**Saved entries:**
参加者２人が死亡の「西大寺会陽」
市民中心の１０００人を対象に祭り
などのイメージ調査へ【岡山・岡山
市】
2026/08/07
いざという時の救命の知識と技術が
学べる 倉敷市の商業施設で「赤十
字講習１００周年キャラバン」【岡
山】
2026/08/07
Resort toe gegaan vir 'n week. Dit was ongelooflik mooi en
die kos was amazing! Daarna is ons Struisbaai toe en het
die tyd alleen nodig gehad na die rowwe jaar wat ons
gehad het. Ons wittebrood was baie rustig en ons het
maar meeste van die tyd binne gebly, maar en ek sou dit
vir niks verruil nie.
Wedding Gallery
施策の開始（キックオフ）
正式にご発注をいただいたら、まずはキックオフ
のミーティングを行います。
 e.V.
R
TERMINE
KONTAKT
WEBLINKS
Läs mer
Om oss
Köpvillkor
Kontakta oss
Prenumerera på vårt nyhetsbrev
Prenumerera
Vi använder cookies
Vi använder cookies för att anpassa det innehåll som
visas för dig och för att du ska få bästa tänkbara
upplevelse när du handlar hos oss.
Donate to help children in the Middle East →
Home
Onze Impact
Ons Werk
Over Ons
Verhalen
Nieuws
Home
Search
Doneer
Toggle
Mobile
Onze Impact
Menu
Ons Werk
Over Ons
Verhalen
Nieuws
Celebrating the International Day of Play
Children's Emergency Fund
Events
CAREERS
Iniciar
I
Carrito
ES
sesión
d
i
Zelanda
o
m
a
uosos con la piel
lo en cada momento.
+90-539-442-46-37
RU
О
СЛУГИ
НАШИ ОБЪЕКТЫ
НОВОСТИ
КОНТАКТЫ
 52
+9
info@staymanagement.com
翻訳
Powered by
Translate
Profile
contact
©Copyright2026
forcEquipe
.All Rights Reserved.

**Requirement:**
Reproduce the material verbatim, from its first line through the line that contains "Celebrating the International Day of Play", including that line.

**The answer:**
参加者２人が死亡の「西大寺会陽」
市民中心の１０００人を対象に祭り
などのイメージ調査へ【岡山・岡山
市】
2026/08/07
いざという時の救命の知識と技術が
学べる 倉敷市の商業施設で「赤十
字講習１００周年キャラバン」【岡
山】
2026/08/07
Resort toe gegaan vir 'n week. Dit was ongelooflik mooi en
die kos was amazing! Daarna is ons Struisbaai toe en het
die tyd alleen nodig gehad na die rowwe jaar wat ons
gehad het. Ons wittebrood was baie rustig en ons het
maar meeste van die tyd binne gebly, maar en ek sou dit
vir niks verruil nie.
Wedding Gallery
施策の開始（キックオフ）
正式にご発注をいただいたら、まずはキックオフ
のミーティングを行います。
 e.V.
R
TERMINE
KONTAKT
WEBLINKS
Läs mer
Om oss
Köpvillkor
Kontakta oss
Prenumerera på vårt nyhetsbrev
Prenumerera
Vi använder cookies
Vi använder cookies för att anpassa det innehåll som
visas för dig och för att du ska få bästa tänkbara
upplevelse när du handlar hos oss.
Donate to help children in the Middle East →
Home
Onze Impact
Ons Werk
Over Ons
Verhalen
Nieuws
Home
Search
Doneer
Toggle
Mobile
Onze Impact
Menu
Ons Werk
Over Ons
Verhalen
Nieuws
Celebrating the International Day of Play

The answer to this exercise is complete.